- **Your goal**
Only the lines from the line containing "388 17 2113" to the end of the records, both included, belong in the answer, copied exactly.

- **The data**
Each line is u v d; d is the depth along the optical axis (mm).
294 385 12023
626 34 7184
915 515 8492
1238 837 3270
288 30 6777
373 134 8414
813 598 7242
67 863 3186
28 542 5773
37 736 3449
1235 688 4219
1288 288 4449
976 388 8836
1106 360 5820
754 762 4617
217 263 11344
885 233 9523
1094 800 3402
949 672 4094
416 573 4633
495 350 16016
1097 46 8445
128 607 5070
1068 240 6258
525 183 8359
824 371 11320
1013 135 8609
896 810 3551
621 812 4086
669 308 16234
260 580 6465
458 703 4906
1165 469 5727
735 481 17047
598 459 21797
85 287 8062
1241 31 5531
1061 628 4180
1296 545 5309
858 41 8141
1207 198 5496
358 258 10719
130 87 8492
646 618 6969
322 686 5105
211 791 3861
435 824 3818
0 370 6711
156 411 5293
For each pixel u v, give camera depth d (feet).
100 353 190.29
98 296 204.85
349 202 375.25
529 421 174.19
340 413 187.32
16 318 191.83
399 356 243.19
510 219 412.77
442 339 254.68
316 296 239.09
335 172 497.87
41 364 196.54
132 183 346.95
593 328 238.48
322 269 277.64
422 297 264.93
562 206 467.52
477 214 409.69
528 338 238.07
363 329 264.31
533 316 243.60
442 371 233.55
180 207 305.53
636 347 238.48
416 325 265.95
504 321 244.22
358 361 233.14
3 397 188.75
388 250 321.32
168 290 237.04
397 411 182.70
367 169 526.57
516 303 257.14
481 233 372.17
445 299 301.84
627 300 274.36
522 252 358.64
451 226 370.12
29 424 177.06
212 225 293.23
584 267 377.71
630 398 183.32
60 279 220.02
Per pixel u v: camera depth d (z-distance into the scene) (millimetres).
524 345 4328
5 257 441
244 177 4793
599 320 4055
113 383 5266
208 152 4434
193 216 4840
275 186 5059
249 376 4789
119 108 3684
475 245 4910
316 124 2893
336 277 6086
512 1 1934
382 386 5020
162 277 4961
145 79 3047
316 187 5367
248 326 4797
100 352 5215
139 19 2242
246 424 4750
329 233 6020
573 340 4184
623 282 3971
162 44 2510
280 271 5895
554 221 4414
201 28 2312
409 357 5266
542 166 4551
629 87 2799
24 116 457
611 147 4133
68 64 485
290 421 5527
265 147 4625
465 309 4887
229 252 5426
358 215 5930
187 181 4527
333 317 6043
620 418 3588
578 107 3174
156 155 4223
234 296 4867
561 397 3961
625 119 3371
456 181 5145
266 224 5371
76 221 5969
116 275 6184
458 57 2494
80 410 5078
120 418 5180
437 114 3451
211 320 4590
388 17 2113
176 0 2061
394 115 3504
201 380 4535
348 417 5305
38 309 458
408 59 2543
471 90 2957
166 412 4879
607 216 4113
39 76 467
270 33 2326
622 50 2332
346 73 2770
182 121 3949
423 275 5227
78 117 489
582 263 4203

- **Answer to the problem**
388 17 2113
176 0 2061
394 115 3504
201 380 4535
348 417 5305
38 309 458
408 59 2543
471 90 2957
166 412 4879
607 216 4113
39 76 467
270 33 2326
622 50 2332
346 73 2770
182 121 3949
423 275 5227
78 117 489
582 263 4203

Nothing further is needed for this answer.